## Page extract
────────
10.3 We document every disclosure, including the requester, the legal basis, the scope of the data disclosed, and the decision-maker on our side. This record is retained for 5 years.

10.4 Where we proactively report suspected criminal Content or conduct to an authority (for example, a report to the police regarding a credible threat to life), we do so in accordance with UK law and our Privacy Policy.

11. Statement of Reasons and Right to Complain

11.1 When we take a moderation action against you or your Content, we notify you as soon as reasonably practicable and include:

  • what action we have taken (for example, removal, visibility reduction, suspension);
  • the territorial scope and duration of the action, where applicable;
  • a description of the Content or conduct concerned;
  • the rule or legal ground we relied on;
  • whether automated means were used to identify or decide on the matter;
  • the remedies available to you, including our internal complaint system.
────────
## Stored rows
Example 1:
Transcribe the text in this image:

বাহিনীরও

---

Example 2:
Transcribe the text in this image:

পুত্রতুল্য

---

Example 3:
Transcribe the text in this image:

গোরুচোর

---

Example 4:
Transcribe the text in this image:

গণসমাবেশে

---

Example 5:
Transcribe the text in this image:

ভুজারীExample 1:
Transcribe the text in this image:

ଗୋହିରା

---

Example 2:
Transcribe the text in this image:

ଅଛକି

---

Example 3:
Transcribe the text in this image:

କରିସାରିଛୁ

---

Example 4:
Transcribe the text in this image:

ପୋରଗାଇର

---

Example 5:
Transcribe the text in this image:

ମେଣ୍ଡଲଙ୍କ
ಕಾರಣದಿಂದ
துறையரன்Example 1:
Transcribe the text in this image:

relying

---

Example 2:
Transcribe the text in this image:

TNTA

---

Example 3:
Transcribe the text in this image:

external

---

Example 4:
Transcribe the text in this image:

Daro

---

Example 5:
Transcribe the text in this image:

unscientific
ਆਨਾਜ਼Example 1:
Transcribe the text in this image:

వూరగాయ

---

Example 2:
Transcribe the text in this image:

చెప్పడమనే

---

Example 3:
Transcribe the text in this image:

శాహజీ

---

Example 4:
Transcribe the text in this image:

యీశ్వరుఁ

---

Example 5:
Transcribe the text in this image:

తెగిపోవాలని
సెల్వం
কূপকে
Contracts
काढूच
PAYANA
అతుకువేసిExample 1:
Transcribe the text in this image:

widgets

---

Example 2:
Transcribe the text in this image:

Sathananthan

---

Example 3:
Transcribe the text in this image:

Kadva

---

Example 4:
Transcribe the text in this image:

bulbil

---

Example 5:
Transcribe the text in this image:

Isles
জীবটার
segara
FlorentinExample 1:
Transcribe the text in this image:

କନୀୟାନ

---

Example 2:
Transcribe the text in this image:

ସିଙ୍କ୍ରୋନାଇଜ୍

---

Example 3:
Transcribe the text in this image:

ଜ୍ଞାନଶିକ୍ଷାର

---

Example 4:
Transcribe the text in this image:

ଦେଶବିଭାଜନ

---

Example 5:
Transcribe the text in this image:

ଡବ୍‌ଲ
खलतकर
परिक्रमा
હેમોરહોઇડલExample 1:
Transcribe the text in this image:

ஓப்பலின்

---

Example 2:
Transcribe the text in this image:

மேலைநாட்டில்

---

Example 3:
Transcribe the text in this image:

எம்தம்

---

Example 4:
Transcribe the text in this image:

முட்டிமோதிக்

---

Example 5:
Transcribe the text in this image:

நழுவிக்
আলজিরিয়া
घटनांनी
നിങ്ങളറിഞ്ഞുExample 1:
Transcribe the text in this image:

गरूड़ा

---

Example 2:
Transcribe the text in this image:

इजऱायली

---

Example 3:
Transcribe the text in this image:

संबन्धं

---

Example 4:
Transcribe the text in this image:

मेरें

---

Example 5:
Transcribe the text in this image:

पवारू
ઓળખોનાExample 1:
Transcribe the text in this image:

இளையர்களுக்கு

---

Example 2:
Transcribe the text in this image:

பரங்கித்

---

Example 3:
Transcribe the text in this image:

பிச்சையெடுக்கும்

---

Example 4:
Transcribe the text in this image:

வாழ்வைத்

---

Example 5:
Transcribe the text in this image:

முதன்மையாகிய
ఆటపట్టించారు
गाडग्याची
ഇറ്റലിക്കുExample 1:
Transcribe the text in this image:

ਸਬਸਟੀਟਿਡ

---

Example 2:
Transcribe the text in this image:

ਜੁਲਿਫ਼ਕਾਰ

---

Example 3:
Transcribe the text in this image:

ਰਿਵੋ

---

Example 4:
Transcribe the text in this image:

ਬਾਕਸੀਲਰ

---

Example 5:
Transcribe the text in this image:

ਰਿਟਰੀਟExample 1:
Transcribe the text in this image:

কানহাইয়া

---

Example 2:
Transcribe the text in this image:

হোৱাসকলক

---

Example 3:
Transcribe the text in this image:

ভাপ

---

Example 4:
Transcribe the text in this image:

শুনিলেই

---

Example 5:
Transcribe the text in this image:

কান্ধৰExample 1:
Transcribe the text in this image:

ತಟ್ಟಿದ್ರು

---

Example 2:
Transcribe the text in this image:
────────
## What is asked
[a] How long does the policy extract say the record of each disclosure is kept?
[b] Copy everything in the policy extract from "10.4 Where we" down to "our Privacy Policy.".
Rely on the policy extract alone, not on the material.

## Answers below
[a] 5 years.

[b]
10.4 Where we proactively report suspected criminal Content or conduct to an authority (for example, a report to the police regarding a credible threat to life), we do so in accordance with UK law and our Privacy Policy.